Babadağ Genel Görünüm |
Ege Bölgesi’nde, Denizli İli’ne bağlı bir ilçe olan Babadağ, Babadağı’nın eteklerinde kurulmuştur. İlçenin yüzölçümü 136 km2 olup, toplam nüfusu 5.194’tür.
İlçenin ekonomisinde dokumacılık çok önemli bir yere sahiptir. Bunun yanı sıra tarım ve hayvancılık da yapılmaktadır. Ancak ilçenin doğal yapısı tarıma elverişli olmadığından yalnızca yem bitkileri ve kavunculuk yapılmaktadır. Toprağın yapısı yem bitkileri ve kavunculuğa uygundur. Sulanabilir arazi az miktarda olup, kuru tarım yapılmaktadır. Yetiştirilen ürünler arasında hububat ağırlıktadır. Sulu tarım yapılabilen yerlerde taze fasulye, börülce, domates, soğan, salatalık sulama olmayan yerlerde buğday, arpa,nohut yetiştirilir. Kestane ağırlıklı olmak üzere ceviz, elma, kiraz, zeytin, uzum gibi meyveler de yetiştirilmektedir. İlçede el tezgahlarıyla başlayıp yari otomatik tezgahlarla devam eden dokuma sanayii, tam otomatik tezgahlarla gelişimini sürdürmektedir. Babadağ’da dokunan ürünler arasında ham bez, pike, kanaviçe, havlu, çarşaf ve çocuk bezi başta gelmektedir.

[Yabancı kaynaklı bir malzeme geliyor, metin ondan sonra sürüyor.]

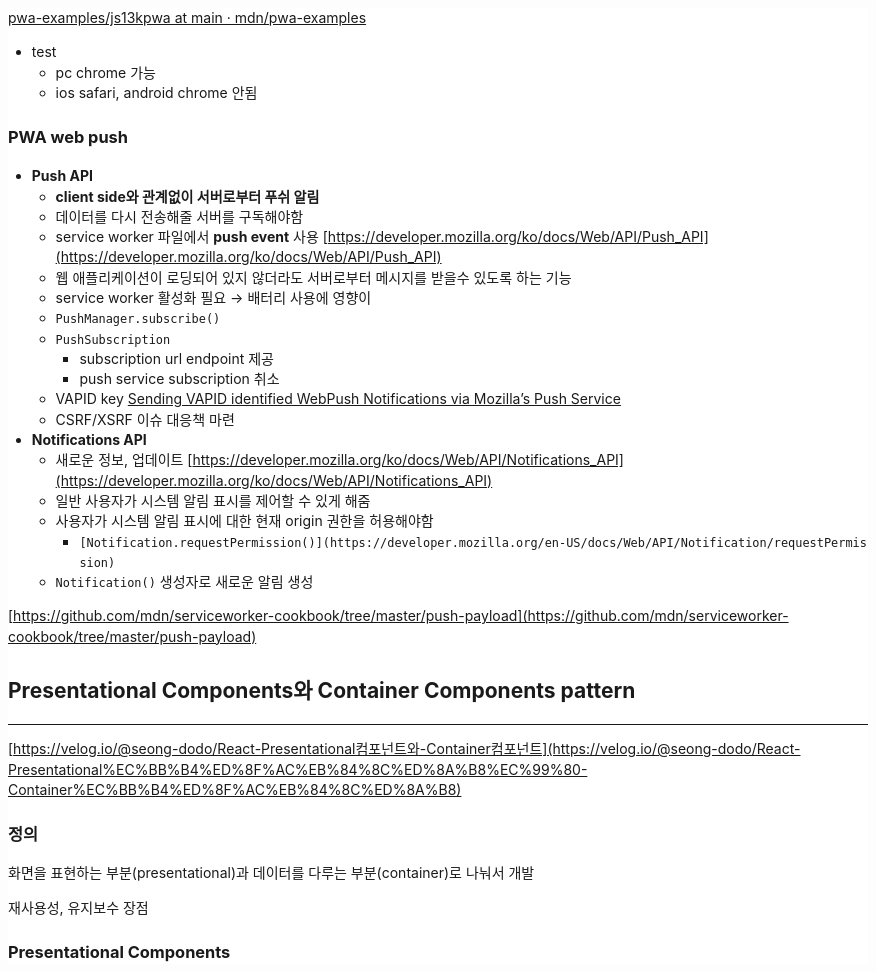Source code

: [pwa-examples/js13kpwa at main · mdn/pwa-examples](https://github.com/mdn/pwa-examples/tree/main/js13kpwa)

- test
  - pc chrome 가능
  - ios safari, android chrome 안됨

### PWA web push

- **Push API**
  - **client side와 관계없이 서버로부터 푸쉬 알림**
  - 데이터를 다시 전송해줄 서버를 구독해야함
  - service worker 파일에서 **push event** 사용
    [https://developer.mozilla.org/ko/docs/Web/API/Push_API](https://developer.mozilla.org/ko/docs/Web/API/Push_API)
  - 웹 애플리케이션이 로딩되어 있지 않더라도 서버로부터 메시지를 받을수 있도록 하는 기능
  - service worker 활성화 필요 → 배터리 사용에 영향이
  - `PushManager.subscribe()`
  - `PushSubscription`
    - subscription url endpoint 제공
    - push service subscription 취소
  - VAPID key
    [Sending VAPID identified WebPush Notifications via Mozilla’s Push Service](https://blog.mozilla.org/services/2016/08/23/sending-vapid-identified-webpush-notifications-via-mozillas-push-service/)
  - CSRF/XSRF 이슈 대응책 마련
- **Notifications API**
  - 새로운 정보, 업데이트
    [https://developer.mozilla.org/ko/docs/Web/API/Notifications_API](https://developer.mozilla.org/ko/docs/Web/API/Notifications_API)
  - 일반 사용자가 시스템 알림 표시를 제어할 수 있게 해줌
  - 사용자가 시스템 알림 표시에 대한 현재 origin 권한을 허용해야함
    - `[Notification.requestPermission()](https://developer.mozilla.org/en-US/docs/Web/API/Notification/requestPermission)`
  - `Notification()` 생성자로 새로운 알림 생성

[https://github.com/mdn/serviceworker-cookbook/tree/master/push-payload](https://github.com/mdn/serviceworker-cookbook/tree/master/push-payload)

## Presentational Components와 Container Components pattern

---

[https://velog.io/@seong-dodo/React-Presentational컴포넌트와-Container컴포넌트](https://velog.io/@seong-dodo/React-Presentational%EC%BB%B4%ED%8F%AC%EB%84%8C%ED%8A%B8%EC%99%80-Container%EC%BB%B4%ED%8F%AC%EB%84%8C%ED%8A%B8)

### 정의

화면을 표현하는 부분(presentational)과 데이터를 다루는 부분(container)로 나눠서 개발

재사용성, 유지보수 장점

### Presentational Components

Babadağ’ın Yeniköy olan ilk ismi, Kadıköy’e dönüşmüştür. Ancak bu isim İstanbul’daki Kadıköy ile karıştığından ötürü, Posta işlemlerinde sorunlar çıkmış, nahiye müdürlüğünün teklifi, belediye meclisinin kararı ile 1935 yılında Babadağ olmuştur.
İlçenin tarih öncesine ait herhangi bir bilgi bulunmamaktadır. Yörede arkeolojik araştırmalar yapılmamış, ayrıca antik kaynaklarda da buradaki bir kentin varlığı ile ilgili bir bilgiye rastlanmamıştır. Bununla birlikte ilçedeki ilk yerleşimin Malazgirt Savaşı’ndan (1071) sonra Oğuz Türklerinden bir yörük aşireti 1386 yılında Babadağ’ın 3 km. kuzeydoğusundaki Oğuzlar Köyü’ne yerleşmiştir. Bundan sonra ilçenin 4 km. doğusundaki Yeniköy’e (Beşikköy-Kadıköy) de bir başka yörük aşireti yerleşmiştir.
I.Dünya Savaşı sonrası ve Kurtuluş Savaşı öncesi Yunan işgaline uğramamıştır. Sivas Kongresi’ne üye göndermiş, Kurtuluş Savaşı sırasında da Milis kuvvetlerine asker göndermesinin yanı sıra malzeme yardımında da bulunmuştur.
Babadağ, 1879-1932 ve 1944 yıllarında büyük yangın geçirmiş, bu yüzden de günümüze eski tarihlere ait dini ve sivil mimari eserleri gelememiştir. Bugünkü evler ve konaklar bu yangın sonrasında yapılmıştır.